Tested-by: Mike Krinkin <krinkin.m.u@gmail.com> ?

krinkinmu commented 3 months ago

@plbossart yes, that's the correct tag.

plbossart commented 3 months ago

@plbossart yes, that's the correct tag.

Thanks a lot for the tests and quick answers, much appreciated.

tebrandt commented 2 months ago

that's precisely what I provided in PR 5089, when legacy firmware is used (that means IPC3) the wait_for_completion is NOT used.

My apologies, I misread what you said. I thought it was just a straight revert but in fact you have a patch that only reverts for versions of the firmware that fail the new functionality.

I just added the patch you provided to 6.10.0-rc5, rolled the firmware version back to v2.0, and after testing it successfully fixed the issue on both the HP Spectre and Lenovo Thinkpad. Both the first S2idle succeeds and S0iX is no longer impaired. I will add this patch to the bugzilla issue so that anyone who bumps into this can use it. Thanks for the fix!

Tested-by: Todd Brandt todd.e.brandt@linux.intel.com

knurd commented 2 months ago

Out of interest: when will this regression fix head upstream? It's not in -next yet afaics.

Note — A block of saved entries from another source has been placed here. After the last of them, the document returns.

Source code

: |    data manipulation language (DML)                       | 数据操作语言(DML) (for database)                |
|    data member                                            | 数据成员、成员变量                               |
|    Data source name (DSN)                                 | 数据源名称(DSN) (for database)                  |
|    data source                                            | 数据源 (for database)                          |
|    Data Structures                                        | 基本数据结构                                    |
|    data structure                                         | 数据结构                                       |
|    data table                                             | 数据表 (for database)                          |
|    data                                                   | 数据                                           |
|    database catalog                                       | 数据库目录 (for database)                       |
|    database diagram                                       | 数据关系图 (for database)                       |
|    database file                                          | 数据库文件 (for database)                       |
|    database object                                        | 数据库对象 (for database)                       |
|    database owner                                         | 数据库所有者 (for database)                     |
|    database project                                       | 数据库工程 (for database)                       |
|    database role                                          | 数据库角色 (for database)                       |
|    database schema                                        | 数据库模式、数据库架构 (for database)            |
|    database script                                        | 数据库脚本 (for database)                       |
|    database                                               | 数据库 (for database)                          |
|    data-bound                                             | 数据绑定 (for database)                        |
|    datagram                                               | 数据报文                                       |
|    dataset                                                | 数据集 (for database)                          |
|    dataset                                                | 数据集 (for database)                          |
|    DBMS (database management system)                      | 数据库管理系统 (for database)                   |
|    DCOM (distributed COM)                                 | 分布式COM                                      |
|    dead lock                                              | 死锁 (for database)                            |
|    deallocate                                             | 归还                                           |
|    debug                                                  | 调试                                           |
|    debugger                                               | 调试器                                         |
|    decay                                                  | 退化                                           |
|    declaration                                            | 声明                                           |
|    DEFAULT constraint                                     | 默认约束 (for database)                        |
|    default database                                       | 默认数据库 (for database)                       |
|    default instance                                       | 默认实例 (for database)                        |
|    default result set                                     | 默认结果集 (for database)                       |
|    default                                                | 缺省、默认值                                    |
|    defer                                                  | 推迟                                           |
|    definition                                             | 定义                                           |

Side note: ideally it now would also get a "CC: stable…" tag, as it's a regression in 6.10 which is out now.

tebrandt commented 2 months ago

The fix appears to be available in upstream 6.11.0-rc1. I've rolled back the sof firmware on these machines to v2.0 to test it and verified that the issue no longer occurs. I've marked the bugzilla issue as closed. Thanks for the fix!